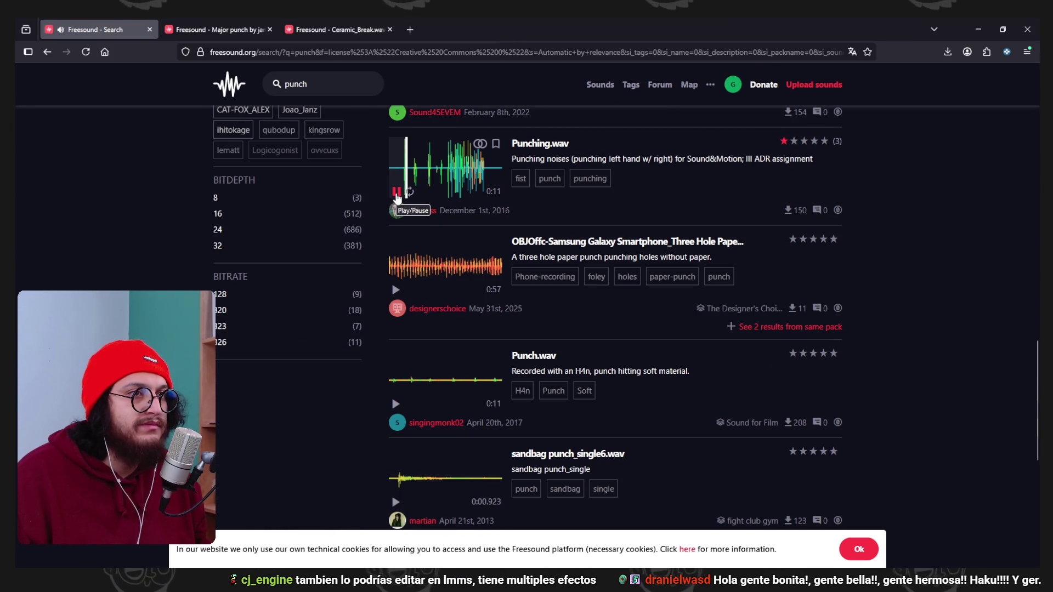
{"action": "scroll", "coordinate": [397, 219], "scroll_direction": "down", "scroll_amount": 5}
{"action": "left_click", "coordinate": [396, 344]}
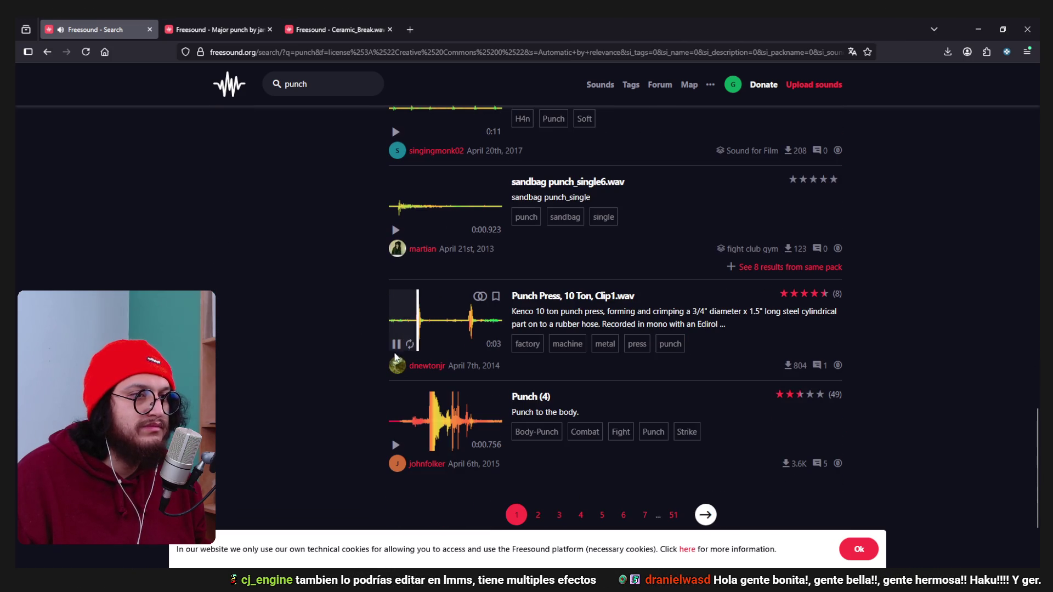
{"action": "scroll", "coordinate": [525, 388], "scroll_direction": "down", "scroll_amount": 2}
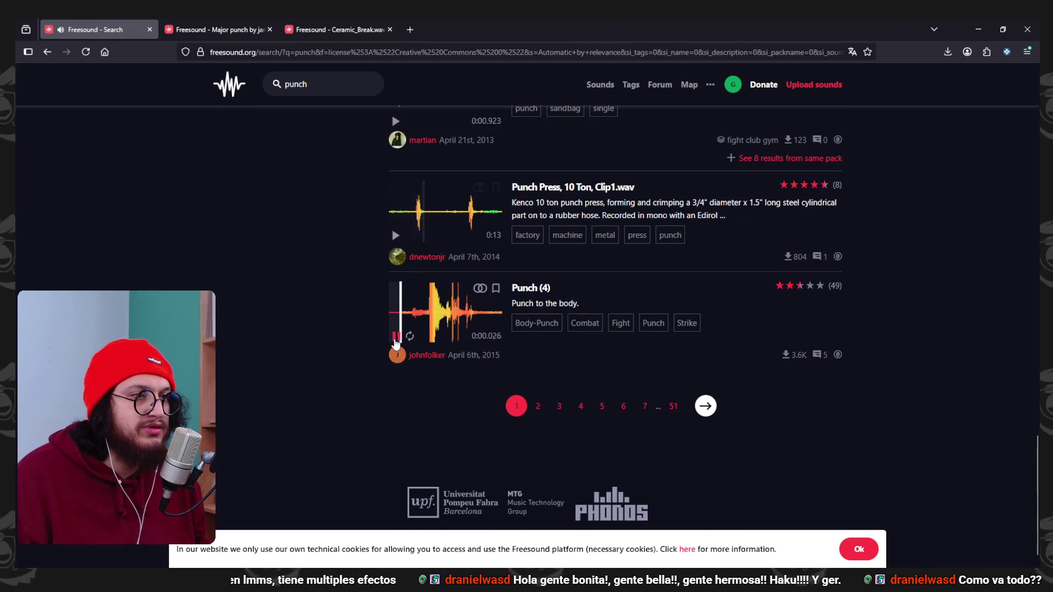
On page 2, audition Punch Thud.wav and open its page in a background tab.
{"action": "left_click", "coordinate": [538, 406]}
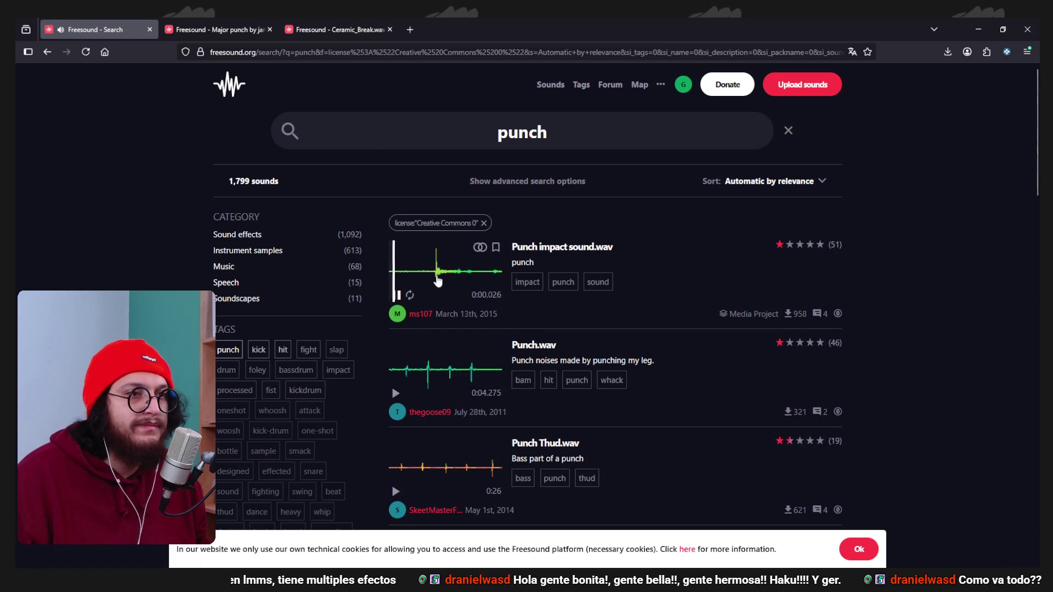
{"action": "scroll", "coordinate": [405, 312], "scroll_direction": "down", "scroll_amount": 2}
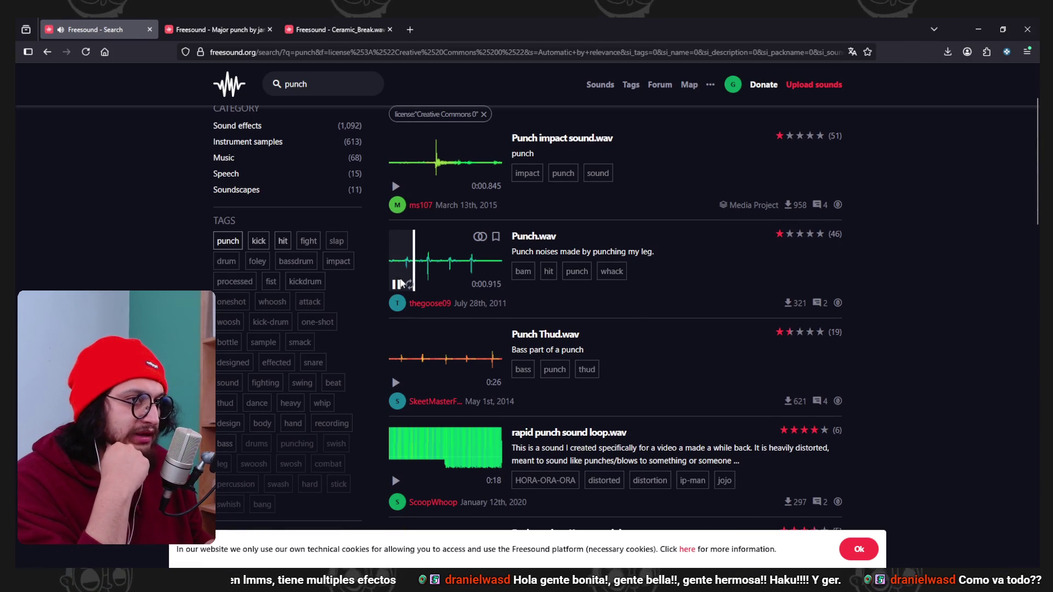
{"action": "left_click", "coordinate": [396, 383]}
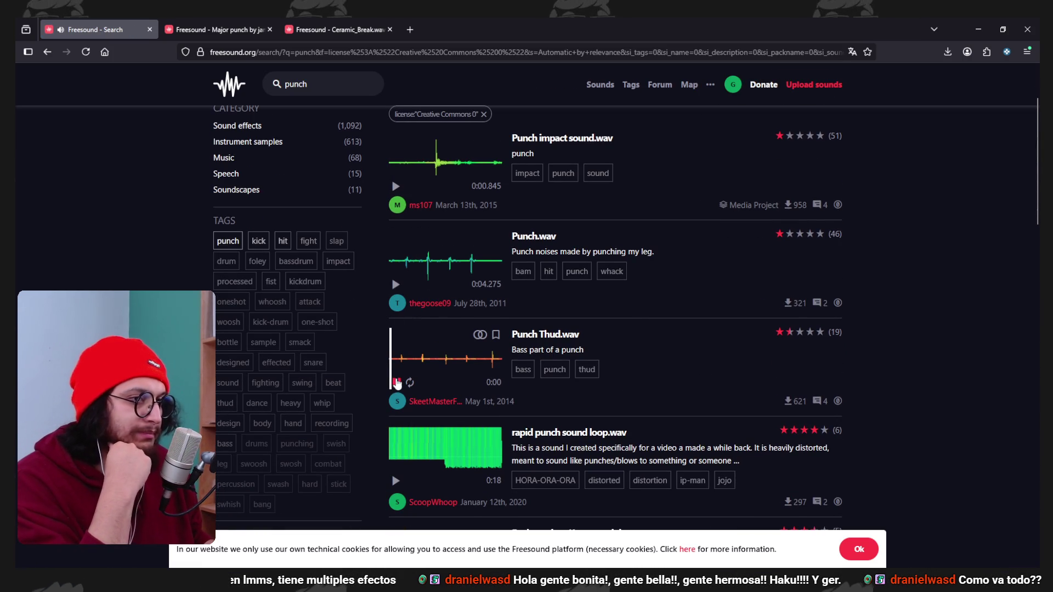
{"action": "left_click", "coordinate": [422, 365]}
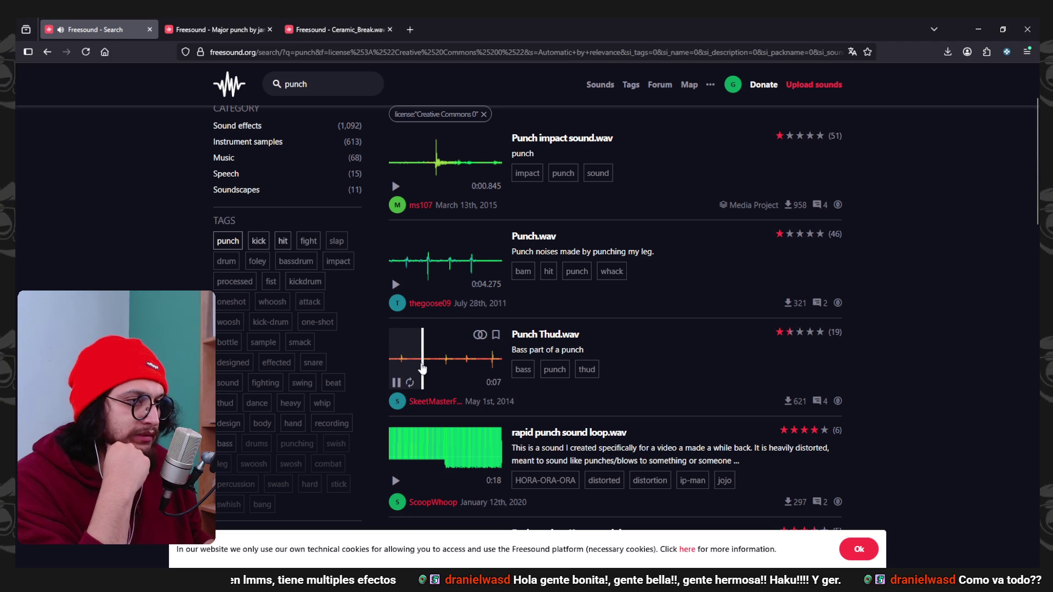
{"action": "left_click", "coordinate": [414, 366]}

==================================================

■ GOAL OF THE EXERCISE ■
Where a line of the records above holds the word "scroll", count it; give the total as a single number and nothing else.

■ RESPONSE BOX ■
3